Looks like sloppy work to me:

1. in going from II.2.8 to II.2.9 somehow E changed to e.

2. There should be a minus sign in front of II.2.9, otherwise it's correct.

remember: d/dr(rn) = nrn-1 etc.

No way I can determine the correctness of II.2.10 since a new parameter (r0) is introduced.

3. Apr 19, 2012

### Mechdude

how did u do that? in II.2.8 there is (for stuff after partial differentiation***{EDIT})
$$\frac{1}{6r^2} \left( ME^2 \frac{1}{r} - \frac{nC}{r^n} \right)$$
how does this end up being
$$\frac{1}{6} \left( ME^2 \frac{1}{r^4} - \frac{nC}{r^{n+3}} \right)$$
when the stuff just outside the bracket gets taken in? r is only to the inverse second power, why does r in II.2.9 end up to the inverse fourth power? 2+1 =4 ? remember the partial diff hasn't yet been done.

***EDIT
i mean partial differentiation sign not after performing the operation.

Last edited: Apr 19, 2012
4. Apr 19, 2012

### Mechdude

though i think the $r_o$ is the r corresponding to minimum P.E., looking at II.2.7 and the paragraph preceeding it.

5. Apr 19, 2012

### rude man

Oops - I hadn't noticed - in II.2.9 there should not be a partial differential anymore. The derivative is taken already in going from II.2.8 to II.2.9.
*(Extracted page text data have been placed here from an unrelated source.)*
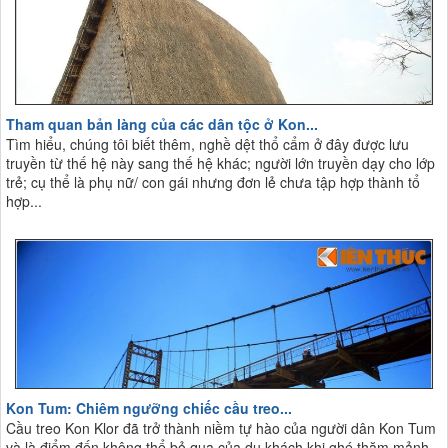
Tham quan bản làng của các dân tộc ở Kon...
Tìm hiểu, chúng tôi biết thêm, nghề dệt thổ cẩm ở đây được lưu
truyền từ thế hệ này sang thế hệ khác; người lớn truyền dạy cho lớp
trẻ; cụ thể là phụ nữ/ con gái nhưng đơn lẻ chưa tập hợp thành tổ
hợp...
Kon Tum: Chiêm ngưỡng chiếc cầu treo...
Cầu treo Kon Klor đã trở thành niềm tự hào của người dân Kon Tum
và là điểm đến không thể bỏ qua của du khách khi ghé thăm mảnh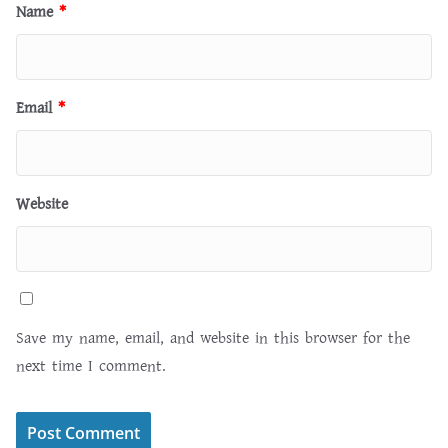
Name
*
Email
*
Website
Save my name, email, and website in this browser for the
next time I comment.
Like I said - sloppy work! And there still needs to be a minus sign in front of the corrected II.2.9.

6. Apr 19, 2012

### Mechdude

Ok, i see that now, i had not noticed that the differentiation had already been done, so that's why you kept on insisting on the negative sign, ( i admit i was clueless why until now).
thanks. Let me work on it and see whether i can better this guy's work.
cheers.

7. Apr 19, 2012

### Mechdude

one quick last one, has anyone seen this question before? is n=8.1 really? is that the correct answer that i need to find when i correct this guy's unholy mess?